Yeah, I guess it stands to reason that the spine won't flex as far as the tip.

I'm not sure about the 90 degree stuck-in- pine flex though. A good portion of that could be because the pine tree itself was giving way. I have seen that before a lot actualy. How far into the board/tree was the Calypso?

Still, your results seem a bit odd to me, I'm going to have to get a Calypso and another XlTi and check this out.

Anyway, sounds like the Calypso is a bend-before-break and the Buck is a break-before-bend. Some say that it takes more force to break a break-before-bend than it takes to bend a bend-before-break equivalent.

Seeing how much force it takes to fail both would be intresting. The SpyderCo has a wider blade than the Buck, but it's got a big hole in it. While cracks tend to resist opening a radious, I doubt that hole actualy makes it stronger, though I would believe stiffer.

I hear Buck is fixing to do a big comparitive study of differnt production folders vs. theirs, perhaps they will do such a comparison.
Snickersnee :

I was talking how far the tip bent out of line with the rest of the blade.

So your measurement is the distance from the blade tip off the normal? Then then means a flex of about 35 degrees - the same angle at which the Calypso Jr. took a 1 mm bend.

Some say that it takes more force to break a break-before-bend than it takes to bend a bend-before-break equivalent.

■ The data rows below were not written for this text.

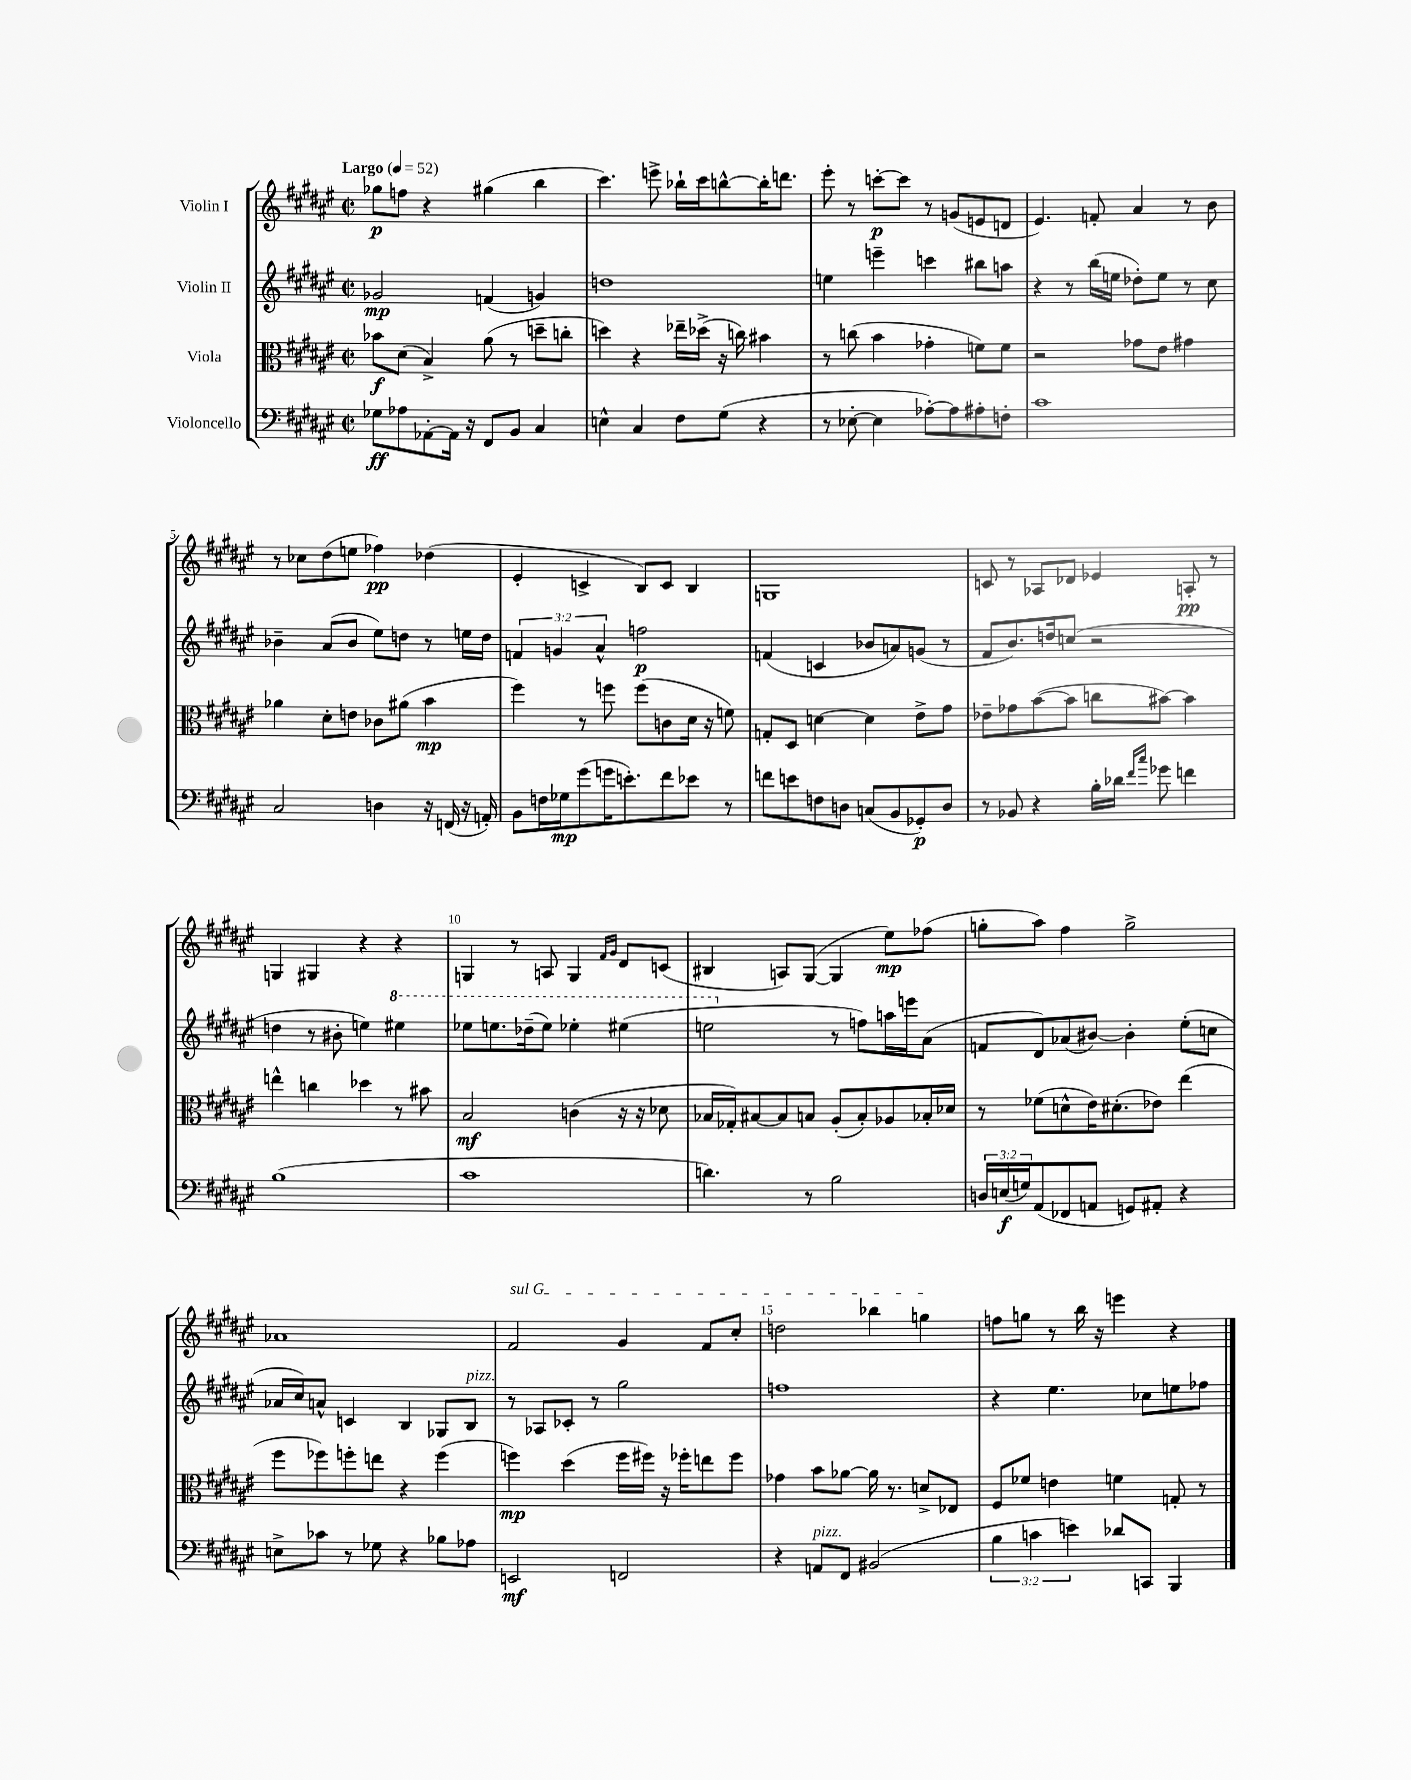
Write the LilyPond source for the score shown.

<<
\new StaffGroup <<
\new Staff = "s0" \with { instrumentName = "Violin I" } {
    \clef treble \key fis \major \defaultTimeSignature \time 2/2 \tempo "Largo" 4 = 52
    ges''8\p f''8 r4 gis''4( b''4 |
    cis'''4.) e'''8-> bes''16-! cis'''16 b''8~-^ b''16-. d'''8. |
    eis'''8-. r8 c'''8~-.\p c'''8 r8 g'8( e'8 d'8 |
    eis'4.) f'8-. ais'4 r8 b'8 |
    r8 ces''8 dis''8( e''8 fes''4\pp) des''4( |
    eis'4-. c'4-> b8) c'8 b4 |
    g1 |
    c'8 r8 aes8 des'8 ees'4 a8-.\pp r8 |
    g4 gis4 r4 r4 |
    g4 r8 a8 g4 \grace { fis'16 gis'16 } dis'8 c'8( |
    bis4 a8) gis8~( gis4 eis''8\mp) fes''8( |
    g''8-. ais''8) fis''4 g''2-> |
    aes'1 |
    \once \override TextSpanner.bound-details.left.text = \markup { \italic "sul G" } fis'2\startTextSpan gis'4 fis'8 cis''8-. |
    d''2 bes''4 g''4\stopTextSpan |
    f''8 g''8 r8 b''16 r16 e'''4 r4 \bar "|." |
}
\new Staff = "s1" \with { instrumentName = "Violin II" } {
    \clef treble \key fis \major \defaultTimeSignature \time 2/2 \override Staff.TupletNumber.text = #tuplet-number::calc-fraction-text
    ges'2\mp f'4( g'4) |
    d''1 |
    e''4 e'''4-- c'''4 bis''8 a''8 |
    r4 r8 b''16( e''16 des''8-.) e''8 r8 cis''8 |
    bes'4-- ais'8( bes'8 eis''8) d''8 r8 e''16 d''16 |
    \tuplet 3/2 { f'4 g'4 ais'4-^ } f''2\p |
    f'4( c'4 bes'8 a'8) g'8( r8 |
    fis'8 b'8.) d''16 c''8( r2 |
    d''4 r8 bis'8-. e''4) \ottava #1 eis'''!4 |
    ees'''8 e'''8. des'''16--( e'''8) ees'''4-. eis'''4( |
    e'''2 \ottava #0 r8 f''8) a''16 e'''!16 ais'8( |
    f'8 dis'8) aes'8( bis'8~) bis'4-. eis''8-.( c''8 |
    aes'16 cis''16) a'8-^ c'4 b4 ges8 b8^\markup { \italic "pizz." } |
    r8 aes8 ces'8-. r8 gis''2 |
    f''1 |
    r4 eis''4. ces''8 e''8 fes''8 \bar "|." |
}
\new Staff = "s2" \with { instrumentName = "Viola" } {
    \clef alto \key fis \major \defaultTimeSignature \time 2/2
    bes'8\f dis'8( b4->) ais'8( r8 d''8-- c''8-. |
    d''4) r4 ees''16-- des''16->( r16 c''16) bis'4 |
    r8 c''8( b'4 ges'4-. f'8) f'8 |
    r2 ges'8 eis'8 gis'4 |
    aes'4 dis'8-. e'8 ces'8 ais'8( b'4\mp |
    fis''4) r8 f''8 f''8( c'8 dis'16 r16 f'8) |
    g8-. dis8 d'4~ d'4 eis'8-> gis'8 |
    ees'8-- ges'8 b'8~( b'8 c''8 bis'8~) bis'4 |
    e''4-^ c''4 des''4 r8 bis'8 |
    b2\mf c'4( r16 r16 des'8 |
    bes16 ges16-.) bis8~ bis8 b8 ais8-.( b8-.) aes8 bes16-. des'16 |
    r8 fes'8( d'8-^ eis'16) dis'8.-.( ees'8) eis''4( |
    fis''8 fes''8) f''8-. e''8 r4 f''4( |
    f''4\mp) dis''4( f''16 fis''16) r16 fes''16-. e''8 fes''8 |
    ges'4 b'8 aes'8~ aes'16 r8. d'8-> ees8 |
    fis8 fes'8 e'4 f'4 g8-. r8 \bar "|." |
}
\new Staff = "s3" \with { instrumentName = "Violoncello" } {
    \clef bass \key fis \major \defaultTimeSignature \time 2/2 \override Staff.TupletNumber.text = #tuplet-number::calc-fraction-text
    ges8\ff aes8 aes,8~-. aes,16 r16 fis,8 b,8 cis4 |
    e4-^ cis4 fis8 gis8( r4 |
    r8 ees8~-. ees4 aes8~-.) aes8 ais8-. f8-. |
    cis'1 |
    cis2 d4 r16 f,16( r16 a,16-.) |
    b,8 f16 ges16\mp gis'8( g'16 e'8.-.) fis'8 ees'8 r8 |
    f'8 e'8 f8 d8 c8( b,8 ges,8-.\p) d8 |
    r8 bes,8 r4 b16-. des'16 \grace { fis'16 cis''16 } ges'8 f'4 |
    b1( |
    cis'1 |
    d'4.) r8 b2 |
    \tuplet 3/2 { d16 e16\f( g16) } ais,8( fes,8 a,8 g,8) ais,8-. r4 |
    e8-> ces'8 r8 ges8 r4 bes8 aes8 |
    e,2\mf f,2 |
    r4 a,8^\markup { \italic "pizz." } fis,8 bis,2( |
    \tuplet 3/2 { b4 c'4 e'4) } des'8 c,8 b,,4 \bar "|." |
}
>>
>>
\layout { \context { \Score \override BarNumber.break-visibility = ##(#f #t #t) barNumberVisibility = #(every-nth-bar-number-visible 5) } }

In general yes, the maximum stiffness results in low/no ductility. However the toughness of non-ductile steels (break before bend) is virtually non-existant. They tend to fracture easily. I like steel tempered that way for light use blades (skinners and the like) because of the edge geometry it allows, but for general use impact fragility is a real disadvantage. They will not take a coarse edge well, they chip out easily, and of course are prone to gross failures under impacts.

How far into the board/tree was the Calypso?

Less than a cm. Yes the wood gave way, you can feel this happening during the initial flex and then it grow rigid as the compressibility limit is approached.


[This message has been edited by Cliff Stamp (edited 13 September 1999).]
As noted, impact resistance wasn't a problem, I could both chop with it and both the blade and lock withstood strong thrusts into trees. The only thing was latteral stress.

However, that's for a folder. I prefer a tougher high carbon blade in a fixedblade knife for it's greater impact resistance.